▶ _Aim of the task_: The answer must consist of every record below, transcribed exactly.
(Data for this exercise begins)
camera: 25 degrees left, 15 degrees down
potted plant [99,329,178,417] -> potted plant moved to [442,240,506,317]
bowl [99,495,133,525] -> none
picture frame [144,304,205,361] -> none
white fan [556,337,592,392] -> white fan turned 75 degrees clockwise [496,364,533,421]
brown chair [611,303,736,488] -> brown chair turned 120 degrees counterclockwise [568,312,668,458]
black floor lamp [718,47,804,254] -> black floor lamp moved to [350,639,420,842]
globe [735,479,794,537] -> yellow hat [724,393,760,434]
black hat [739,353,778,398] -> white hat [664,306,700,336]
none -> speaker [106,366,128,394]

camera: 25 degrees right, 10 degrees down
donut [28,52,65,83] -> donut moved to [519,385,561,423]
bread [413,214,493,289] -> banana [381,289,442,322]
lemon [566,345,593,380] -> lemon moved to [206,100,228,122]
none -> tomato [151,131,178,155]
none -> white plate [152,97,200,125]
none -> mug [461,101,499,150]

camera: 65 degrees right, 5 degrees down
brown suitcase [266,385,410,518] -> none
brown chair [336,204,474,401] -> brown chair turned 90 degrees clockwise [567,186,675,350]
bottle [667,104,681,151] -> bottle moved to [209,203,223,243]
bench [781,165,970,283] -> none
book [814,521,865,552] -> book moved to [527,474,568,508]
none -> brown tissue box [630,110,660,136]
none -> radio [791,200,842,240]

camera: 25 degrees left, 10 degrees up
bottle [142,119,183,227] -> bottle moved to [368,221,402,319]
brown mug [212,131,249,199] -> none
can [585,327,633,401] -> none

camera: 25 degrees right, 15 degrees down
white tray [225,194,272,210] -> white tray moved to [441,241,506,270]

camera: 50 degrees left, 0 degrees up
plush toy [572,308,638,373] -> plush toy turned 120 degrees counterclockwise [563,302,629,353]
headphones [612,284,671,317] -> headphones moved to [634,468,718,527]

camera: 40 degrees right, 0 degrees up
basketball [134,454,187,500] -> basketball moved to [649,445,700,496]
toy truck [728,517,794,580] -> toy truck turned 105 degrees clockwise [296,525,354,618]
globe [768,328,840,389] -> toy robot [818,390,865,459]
(Data for this exercise ends)
▶ _Response_:
camera: 25 degrees left, 15 degrees down
potted plant [99,329,178,417] -> potted plant moved to [442,240,506,317]
bowl [99,495,133,525] -> none
picture frame [144,304,205,361] -> none
white fan [556,337,592,392] -> white fan turned 75 degrees clockwise [496,364,533,421]
brown chair [611,303,736,488] -> brown chair turned 120 degrees counterclockwise [568,312,668,458]
black floor lamp [718,47,804,254] -> black floor lamp moved to [350,639,420,842]
globe [735,479,794,537] -> yellow hat [724,393,760,434]
black hat [739,353,778,398] -> white hat [664,306,700,336]
none -> speaker [106,366,128,394]

camera: 25 degrees right, 10 degrees down
donut [28,52,65,83] -> donut moved to [519,385,561,423]
bread [413,214,493,289] -> banana [381,289,442,322]
lemon [566,345,593,380] -> lemon moved to [206,100,228,122]
none -> tomato [151,131,178,155]
none -> white plate [152,97,200,125]
none -> mug [461,101,499,150]

camera: 65 degrees right, 5 degrees down
brown suitcase [266,385,410,518] -> none
brown chair [336,204,474,401] -> brown chair turned 90 degrees clockwise [567,186,675,350]
bottle [667,104,681,151] -> bottle moved to [209,203,223,243]
bench [781,165,970,283] -> none
book [814,521,865,552] -> book moved to [527,474,568,508]
none -> brown tissue box [630,110,660,136]
none -> radio [791,200,842,240]

camera: 25 degrees left, 10 degrees up
bottle [142,119,183,227] -> bottle moved to [368,221,402,319]
brown mug [212,131,249,199] -> none
can [585,327,633,401] -> none

camera: 25 degrees right, 15 degrees down
white tray [225,194,272,210] -> white tray moved to [441,241,506,270]

camera: 50 degrees left, 0 degrees up
plush toy [572,308,638,373] -> plush toy turned 120 degrees counterclockwise [563,302,629,353]
headphones [612,284,671,317] -> headphones moved to [634,468,718,527]

camera: 40 degrees right, 0 degrees up
basketball [134,454,187,500] -> basketball moved to [649,445,700,496]
toy truck [728,517,794,580] -> toy truck turned 105 degrees clockwise [296,525,354,618]
globe [768,328,840,389] -> toy robot [818,390,865,459]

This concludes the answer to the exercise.